The 1991 series in the WI was closer than the result would show. The Aussies utterly dominated the ODI series and essentially won two Tests (rained killed off their chances in the first), the WI won two and one was very even (again, rain-affected). Was a very close series but WI batted better overall, nothing in it with the bowling.
It's a fascinating series that, and while it was closer than 2-0, I still think West Indies had as good a chance of victory in the First Test as Australia did. Obviously Australia were patently denied in the other rain-affected game, think it was the Third? I'd like to think that West Indies would've won the First Test TBH, though of course we'll never know. In the end Australia's only actual victory was in a dead game - who knows how different that might've been had it been live.
1992, again, was very close but the WI were better with the bat generally plus had one great Test with the ball.
WI and Aus were the two best in the 90's until the Aussie beat them over there, SA were close behind but were still behind.
As I say, Australia's victory in 1995 was almost as unconvincing to me as West Indies' in 1992/93 - which you yourself said not long ago should've been a 2-2 draw and was a sincere miscarriage of justice.
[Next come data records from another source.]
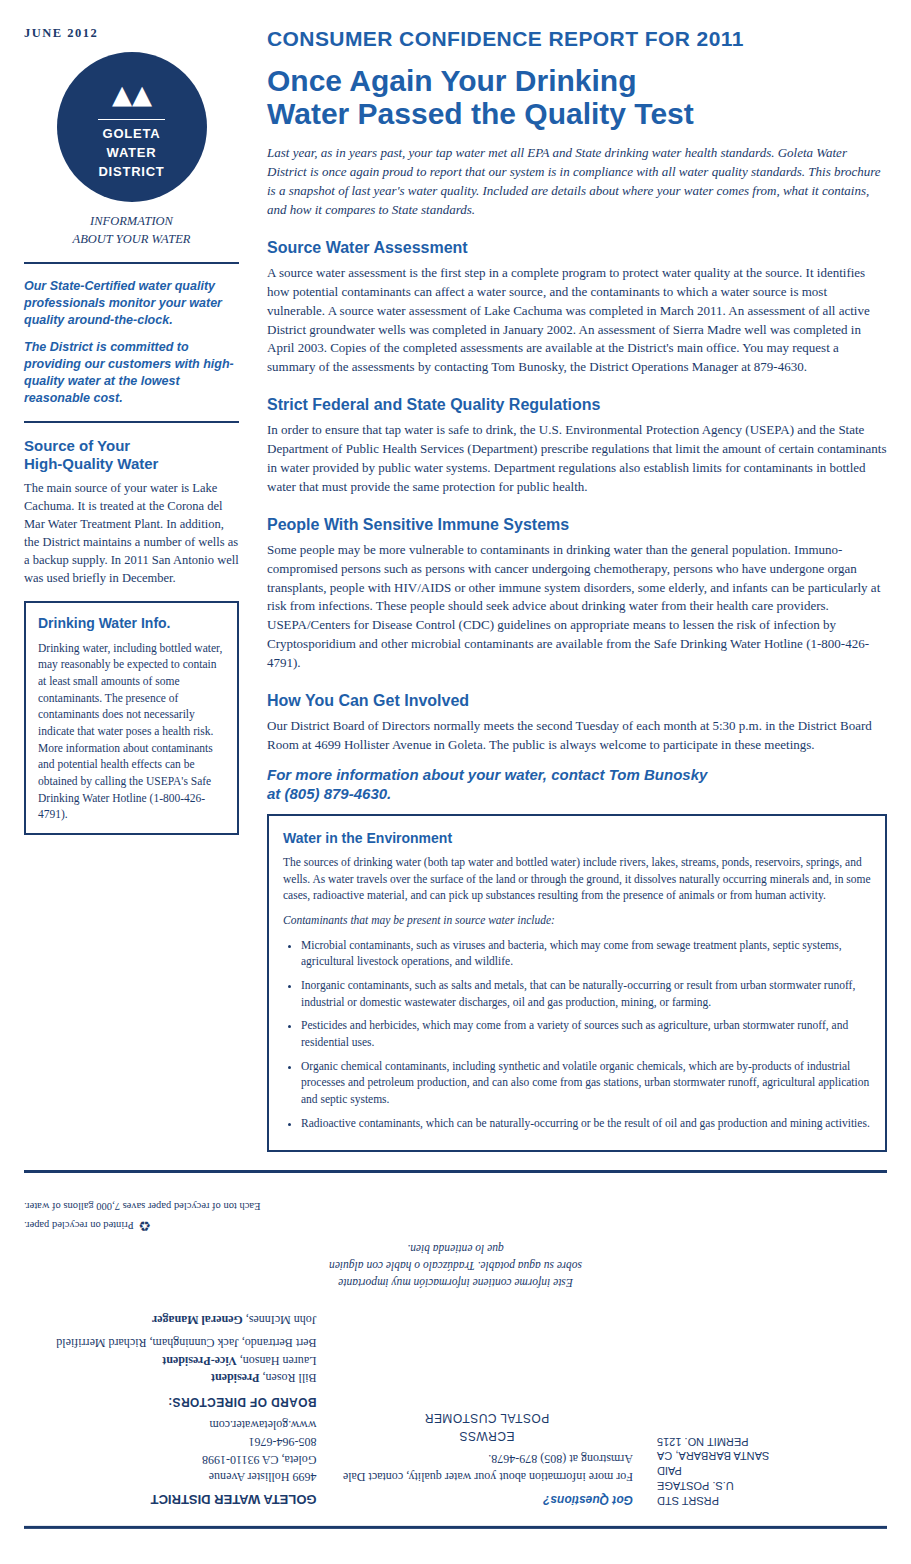JUNE 2012
▴▴
GOLETA WATER DISTRICT
INFORMATION
ABOUT YOUR WATER
Our State-Certified water quality professionals monitor your water quality around-the-clock.
The District is committed to providing our customers with high-quality water at the lowest reasonable cost.
Source of Your
High-Quality Water
The main source of your water is Lake Cachuma. It is treated at the Corona del Mar Water Treatment Plant. In addition, the District maintains a number of wells as a backup supply. In 2011 San Antonio well was used briefly in December.
Drinking Water Info.
Drinking water, including bottled water, may reasonably be expected to contain at least small amounts of some contaminants. The presence of contaminants does not necessarily indicate that water poses a health risk. More information about contaminants and potential health effects can be obtained by calling the USEPA's Safe Drinking Water Hotline (1-800-426-4791).
Consumer Confidence Report for 2011
Once Again Your Drinking
Water Passed the Quality Test
Last year, as in years past, your tap water met all EPA and State drinking water health standards. Goleta Water District is once again proud to report that our system is in compliance with all water quality standards. This brochure is a snapshot of last year's water quality. Included are details about where your water comes from, what it contains, and how it compares to State standards.
Source Water Assessment
A source water assessment is the first step in a complete program to protect water quality at the source. It identifies how potential contaminants can affect a water source, and the contaminants to which a water source is most vulnerable. A source water assessment of Lake Cachuma was completed in March 2011. An assessment of all active District groundwater wells was completed in January 2002. An assessment of Sierra Madre well was completed in April 2003. Copies of the completed assessments are available at the District's main office. You may request a summary of the assessments by contacting Tom Bunosky, the District Operations Manager at 879-4630.
Strict Federal and State Quality Regulations
In order to ensure that tap water is safe to drink, the U.S. Environmental Protection Agency (USEPA) and the State Department of Public Health Services (Department) prescribe regulations that limit the amount of certain contaminants in water provided by public water systems. Department regulations also establish limits for contaminants in bottled water that must provide the same protection for public health.
People With Sensitive Immune Systems
Some people may be more vulnerable to contaminants in drinking water than the general population. Immuno-compromised persons such as persons with cancer undergoing chemotherapy, persons who have undergone organ transplants, people with HIV/AIDS or other immune system disorders, some elderly, and infants can be particularly at risk from infections. These people should seek advice about drinking water from their health care providers. USEPA/Centers for Disease Control (CDC) guidelines on appropriate means to lessen the risk of infection by Cryptosporidium and other microbial contaminants are available from the Safe Drinking Water Hotline (1-800-426-4791).
How You Can Get Involved
Our District Board of Directors normally meets the second Tuesday of each month at 5:30 p.m. in the District Board Room at 4699 Hollister Avenue in Goleta. The public is always welcome to participate in these meetings.
For more information about your water, contact Tom Bunosky
at (805) 879-4630.
Water in the Environment
The sources of drinking water (both tap water and bottled water) include rivers, lakes, streams, ponds, reservoirs, springs, and wells. As water travels over the surface of the land or through the ground, it dissolves naturally occurring minerals and, in some cases, radioactive material, and can pick up substances resulting from the presence of animals or from human activity.
Contaminants that may be present in source water include:
Microbial contaminants, such as viruses and bacteria, which may come from sewage treatment plants, septic systems, agricultural livestock operations, and wildlife.
Inorganic contaminants, such as salts and metals, that can be naturally-occurring or result from urban stormwater runoff, industrial or domestic wastewater discharges, oil and gas production, mining, or farming.
Pesticides and herbicides, which may come from a variety of sources such as agriculture, urban stormwater runoff, and residential uses.
Organic chemical contaminants, including synthetic and volatile organic chemicals, which are by-products of industrial processes and petroleum production, and can also come from gas stations, urban stormwater runoff, agricultural application and septic systems.
Radioactive contaminants, which can be naturally-occurring or be the result of oil and gas production and mining activities.
PRSRT STD
U.S. POSTAGE
PAID
SANTA BARBARA, CA
PERMIT NO. 1215
Got Questions?
For more information about your water quality, contact Dale Armstrong at (805) 879-4678.
ECRWSS
POSTAL CUSTOMER
GOLETA WATER DISTRICT
4699 Hollister Avenue
Goleta, CA 93110-1998
805-964-6761
www.goletawater.com
BOARD OF DIRECTORS:
Bill Rosen, President
Lauren Hanson, Vice-President
Bert Bertrando, Jack Cunningham, Richard Merrifield
John McInnes, General Manager
Este informe contiene información muy importante
sobre su agua potable. Tradúzcalo o hable con alguien
que lo entienda bien.
♻Printed on recycled paper.
Each ton of recycled paper saves 7,000 gallons of water.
West Indies could possibly have won the one rain-affected Test in 1995; and certainly they could've won the decider had Browne not dropped that catch off Stephen Waugh.
As I say, for mine the first time Australia proved that they were clearly superior to West Indies was 1996/97. They were the better side throughout, and West Indies only won games once they were already two-down.
Their main bowlers were top-shelf but their back-up wasn't as good as the other sides. plus, their batting wasn't anywhere near as good as the Aussies or WI. That there was the big difference, really. SA had good solid, gritty batsmen but only Cullinan was close to being in a World XI for the time.
Nah, no way. Donald always was up with the best seamers around and often THE best, and even if there wasn't anyone else who was World XI material, they had a virtual full hand of good, Test-class players (Hudson, Kirsten, Wessels, Cronje, Rhodes, McMillan, Matthews, PS de Villiers, Symcox). It'd be possible to argue that the side straight after readmission was SA's best since readmission.